A Q&A with BME Chair John White
The Neuronal Dynamics Lab, led by Professor John White (Center for Systems Neuroscience, Neurophotonics Center), uses optical imaging, computational, and electrophysiological approaches to understand what factors drive neuronal activity and synchronization within the brain.
Professor White—who will soon be concluding his 10-year tenure as Chair of Biomedical Engineering at Boston University (BU)—talked about two of his projects which explore stimulation strategies for the modulation of memories. He then discussed his path to becoming a neuroscientist, as well as his new hobby mixing craft cocktails.
How would you describe your research and the goals of your lab?
Our goals are to bring novel engineering approaches into the study of the brain to understand neural function, including the way the brain computes, represents, stores, and retrieves information. We are also interested in the way that system breaks or malfunctions, and in what we might be able to do one day to create useful clinical approaches to repair broken brains.
Can you offer some examples of the tools your lab uses for this research?

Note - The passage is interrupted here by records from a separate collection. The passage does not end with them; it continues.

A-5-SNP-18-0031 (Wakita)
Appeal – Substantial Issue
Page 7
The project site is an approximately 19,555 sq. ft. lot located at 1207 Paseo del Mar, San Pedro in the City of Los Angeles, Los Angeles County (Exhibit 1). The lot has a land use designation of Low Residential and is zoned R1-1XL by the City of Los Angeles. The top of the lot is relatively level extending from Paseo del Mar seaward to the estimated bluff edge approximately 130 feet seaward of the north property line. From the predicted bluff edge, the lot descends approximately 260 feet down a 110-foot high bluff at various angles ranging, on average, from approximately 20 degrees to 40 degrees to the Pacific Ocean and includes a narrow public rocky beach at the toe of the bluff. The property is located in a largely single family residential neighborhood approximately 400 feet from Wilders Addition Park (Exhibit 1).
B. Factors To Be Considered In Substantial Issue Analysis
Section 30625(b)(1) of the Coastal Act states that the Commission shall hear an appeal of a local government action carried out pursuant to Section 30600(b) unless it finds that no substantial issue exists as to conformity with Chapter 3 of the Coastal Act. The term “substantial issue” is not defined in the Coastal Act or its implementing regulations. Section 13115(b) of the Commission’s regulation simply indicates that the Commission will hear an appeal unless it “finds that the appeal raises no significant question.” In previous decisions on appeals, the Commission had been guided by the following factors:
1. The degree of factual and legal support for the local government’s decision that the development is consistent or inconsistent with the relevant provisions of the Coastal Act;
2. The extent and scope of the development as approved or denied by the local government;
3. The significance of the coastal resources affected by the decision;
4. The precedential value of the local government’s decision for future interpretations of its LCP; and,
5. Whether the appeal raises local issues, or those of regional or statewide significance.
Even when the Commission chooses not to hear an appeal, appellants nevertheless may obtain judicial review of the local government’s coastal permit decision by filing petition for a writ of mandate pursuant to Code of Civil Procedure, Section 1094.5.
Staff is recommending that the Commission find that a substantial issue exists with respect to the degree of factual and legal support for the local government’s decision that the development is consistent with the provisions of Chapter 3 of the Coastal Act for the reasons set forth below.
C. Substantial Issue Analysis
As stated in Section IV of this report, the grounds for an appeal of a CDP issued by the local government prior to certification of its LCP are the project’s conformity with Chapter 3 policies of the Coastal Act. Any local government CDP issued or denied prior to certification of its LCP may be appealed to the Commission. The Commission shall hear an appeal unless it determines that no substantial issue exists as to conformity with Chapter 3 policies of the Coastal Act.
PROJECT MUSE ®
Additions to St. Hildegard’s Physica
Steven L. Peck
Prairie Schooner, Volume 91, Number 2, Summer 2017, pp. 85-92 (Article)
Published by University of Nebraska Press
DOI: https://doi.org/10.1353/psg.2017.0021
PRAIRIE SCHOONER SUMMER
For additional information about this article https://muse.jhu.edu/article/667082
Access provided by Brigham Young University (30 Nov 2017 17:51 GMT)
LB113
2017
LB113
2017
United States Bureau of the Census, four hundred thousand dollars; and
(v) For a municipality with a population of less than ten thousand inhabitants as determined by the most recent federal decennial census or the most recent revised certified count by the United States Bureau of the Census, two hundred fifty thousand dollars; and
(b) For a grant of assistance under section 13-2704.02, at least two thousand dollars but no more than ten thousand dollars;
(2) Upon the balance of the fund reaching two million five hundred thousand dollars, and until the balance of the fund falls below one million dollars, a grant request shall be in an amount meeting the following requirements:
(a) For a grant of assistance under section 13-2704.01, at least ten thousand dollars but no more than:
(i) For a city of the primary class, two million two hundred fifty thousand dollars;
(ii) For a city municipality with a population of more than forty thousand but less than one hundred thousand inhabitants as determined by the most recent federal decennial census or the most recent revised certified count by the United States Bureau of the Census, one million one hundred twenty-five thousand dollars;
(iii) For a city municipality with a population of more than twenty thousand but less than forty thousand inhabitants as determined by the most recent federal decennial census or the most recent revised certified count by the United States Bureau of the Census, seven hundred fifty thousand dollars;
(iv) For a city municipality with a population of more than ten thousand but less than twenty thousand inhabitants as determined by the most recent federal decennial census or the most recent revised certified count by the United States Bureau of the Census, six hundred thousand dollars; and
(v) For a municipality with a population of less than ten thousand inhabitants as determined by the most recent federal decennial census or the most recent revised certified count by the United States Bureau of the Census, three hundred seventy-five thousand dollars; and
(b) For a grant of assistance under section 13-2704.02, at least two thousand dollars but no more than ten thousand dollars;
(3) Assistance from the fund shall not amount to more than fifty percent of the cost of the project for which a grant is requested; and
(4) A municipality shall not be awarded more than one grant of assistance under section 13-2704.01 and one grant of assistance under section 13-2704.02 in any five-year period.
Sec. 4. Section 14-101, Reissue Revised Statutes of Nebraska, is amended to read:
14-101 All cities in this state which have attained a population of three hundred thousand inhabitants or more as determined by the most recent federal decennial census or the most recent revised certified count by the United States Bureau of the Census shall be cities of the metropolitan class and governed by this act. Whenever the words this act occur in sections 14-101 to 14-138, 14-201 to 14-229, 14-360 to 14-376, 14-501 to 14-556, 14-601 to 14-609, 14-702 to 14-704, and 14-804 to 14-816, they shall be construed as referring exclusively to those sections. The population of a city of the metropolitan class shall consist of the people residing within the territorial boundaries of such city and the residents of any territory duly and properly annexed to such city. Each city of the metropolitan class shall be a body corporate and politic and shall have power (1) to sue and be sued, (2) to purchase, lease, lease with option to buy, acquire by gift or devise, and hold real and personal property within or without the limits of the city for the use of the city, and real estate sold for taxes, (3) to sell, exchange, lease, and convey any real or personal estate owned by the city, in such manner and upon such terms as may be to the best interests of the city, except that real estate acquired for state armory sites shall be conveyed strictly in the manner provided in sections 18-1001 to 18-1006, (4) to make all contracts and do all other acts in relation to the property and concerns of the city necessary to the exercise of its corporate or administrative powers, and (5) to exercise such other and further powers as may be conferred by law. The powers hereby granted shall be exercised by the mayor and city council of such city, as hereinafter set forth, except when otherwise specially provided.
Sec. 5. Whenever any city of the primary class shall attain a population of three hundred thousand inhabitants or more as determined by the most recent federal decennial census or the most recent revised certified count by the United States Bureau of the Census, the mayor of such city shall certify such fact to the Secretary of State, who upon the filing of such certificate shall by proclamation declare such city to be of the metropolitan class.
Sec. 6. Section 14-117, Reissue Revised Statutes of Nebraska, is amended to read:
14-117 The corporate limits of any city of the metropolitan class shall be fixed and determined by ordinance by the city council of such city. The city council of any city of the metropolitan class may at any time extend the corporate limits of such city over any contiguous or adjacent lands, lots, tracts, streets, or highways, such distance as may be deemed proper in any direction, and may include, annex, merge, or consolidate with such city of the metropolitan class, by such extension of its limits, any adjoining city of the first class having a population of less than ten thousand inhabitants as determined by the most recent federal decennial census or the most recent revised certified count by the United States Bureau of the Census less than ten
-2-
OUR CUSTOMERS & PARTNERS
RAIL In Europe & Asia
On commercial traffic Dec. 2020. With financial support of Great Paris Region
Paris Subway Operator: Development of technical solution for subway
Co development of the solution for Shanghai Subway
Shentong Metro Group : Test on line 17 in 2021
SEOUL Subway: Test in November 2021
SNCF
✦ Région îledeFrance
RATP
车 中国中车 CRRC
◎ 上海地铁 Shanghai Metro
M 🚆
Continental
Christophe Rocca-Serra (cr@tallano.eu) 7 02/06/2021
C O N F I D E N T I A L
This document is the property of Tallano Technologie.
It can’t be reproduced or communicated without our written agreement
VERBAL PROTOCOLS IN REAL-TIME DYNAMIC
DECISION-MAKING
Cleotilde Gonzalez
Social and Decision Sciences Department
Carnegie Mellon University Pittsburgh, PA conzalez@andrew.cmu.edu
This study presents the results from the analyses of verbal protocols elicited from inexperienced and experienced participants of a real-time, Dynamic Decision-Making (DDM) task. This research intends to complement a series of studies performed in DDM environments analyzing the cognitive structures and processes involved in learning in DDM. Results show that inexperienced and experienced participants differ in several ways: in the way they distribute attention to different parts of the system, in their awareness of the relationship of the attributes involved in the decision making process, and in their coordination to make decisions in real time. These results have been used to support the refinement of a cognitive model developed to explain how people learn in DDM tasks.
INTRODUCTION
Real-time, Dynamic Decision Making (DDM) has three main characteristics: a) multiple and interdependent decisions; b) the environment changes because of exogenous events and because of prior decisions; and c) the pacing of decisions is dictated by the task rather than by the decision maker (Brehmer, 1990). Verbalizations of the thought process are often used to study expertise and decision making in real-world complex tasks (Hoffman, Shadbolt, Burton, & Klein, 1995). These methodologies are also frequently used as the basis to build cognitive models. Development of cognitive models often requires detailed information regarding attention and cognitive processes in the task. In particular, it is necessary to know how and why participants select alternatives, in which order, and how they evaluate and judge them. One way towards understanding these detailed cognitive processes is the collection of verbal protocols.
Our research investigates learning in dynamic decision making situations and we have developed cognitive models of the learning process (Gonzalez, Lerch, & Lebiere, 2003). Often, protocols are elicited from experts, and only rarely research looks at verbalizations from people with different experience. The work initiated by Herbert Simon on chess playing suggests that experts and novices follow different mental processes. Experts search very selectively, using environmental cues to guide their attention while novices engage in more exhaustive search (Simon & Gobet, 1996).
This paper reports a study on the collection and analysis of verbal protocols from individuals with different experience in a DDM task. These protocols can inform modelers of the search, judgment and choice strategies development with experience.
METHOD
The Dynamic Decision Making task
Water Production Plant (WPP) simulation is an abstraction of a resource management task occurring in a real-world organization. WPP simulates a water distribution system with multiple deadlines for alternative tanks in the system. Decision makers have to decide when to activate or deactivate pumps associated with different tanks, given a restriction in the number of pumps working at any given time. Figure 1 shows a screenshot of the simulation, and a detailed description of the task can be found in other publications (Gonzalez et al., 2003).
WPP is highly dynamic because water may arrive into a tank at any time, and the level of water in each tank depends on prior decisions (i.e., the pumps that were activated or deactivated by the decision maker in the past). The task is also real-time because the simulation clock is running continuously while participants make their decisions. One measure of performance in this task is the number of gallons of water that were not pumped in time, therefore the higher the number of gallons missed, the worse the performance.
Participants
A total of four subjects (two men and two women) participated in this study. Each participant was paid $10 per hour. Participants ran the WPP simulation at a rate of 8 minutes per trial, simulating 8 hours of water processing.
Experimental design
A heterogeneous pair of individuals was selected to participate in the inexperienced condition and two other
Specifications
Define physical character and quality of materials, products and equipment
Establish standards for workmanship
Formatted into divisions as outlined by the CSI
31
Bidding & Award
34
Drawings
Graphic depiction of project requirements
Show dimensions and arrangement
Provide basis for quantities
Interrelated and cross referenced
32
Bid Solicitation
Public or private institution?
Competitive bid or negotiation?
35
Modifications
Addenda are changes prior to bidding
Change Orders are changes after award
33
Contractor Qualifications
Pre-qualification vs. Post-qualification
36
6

One approach we use is optogenetics, which is a technique that allows us to control the activity of neurons with light by genetically modifying those neurons to express proteins that are sensitive to specific frequencies of light. We have also developed computer systems that allow us to perform various tasks based on real-time interaction, like delivering precisely timed stimuli to the brain. You can almost think of this technique as virtual reality for neurophysiology experiments. For instance, in some of our experiments, we immerse a real neuron in an artificial neural network that we designed, and by observing the neuron interact with that artificial network, we can begin to understand the principles by which neural networks self-organize.
Can you describe in more detail one of the studies from your lab?
I can describe one study we published that used the optogenetic approach I just mentioned. . . . Our hypothesis was that we could use real-time computing to optogenetically stimulate tagged memory cells in the brain of a mouse, with precision timing, during the recall phase and then study the impact of that stimulus. We found that by stimulating cells during the recall phase in this manner, we could improve the recall ability. These findings, which we published about two years ago, have exciting implications. For instance, imagine a related type of therapy for patients with memory deficits, in which their brain is stimulated in this kind of precisely timed manner to improve their recall ability.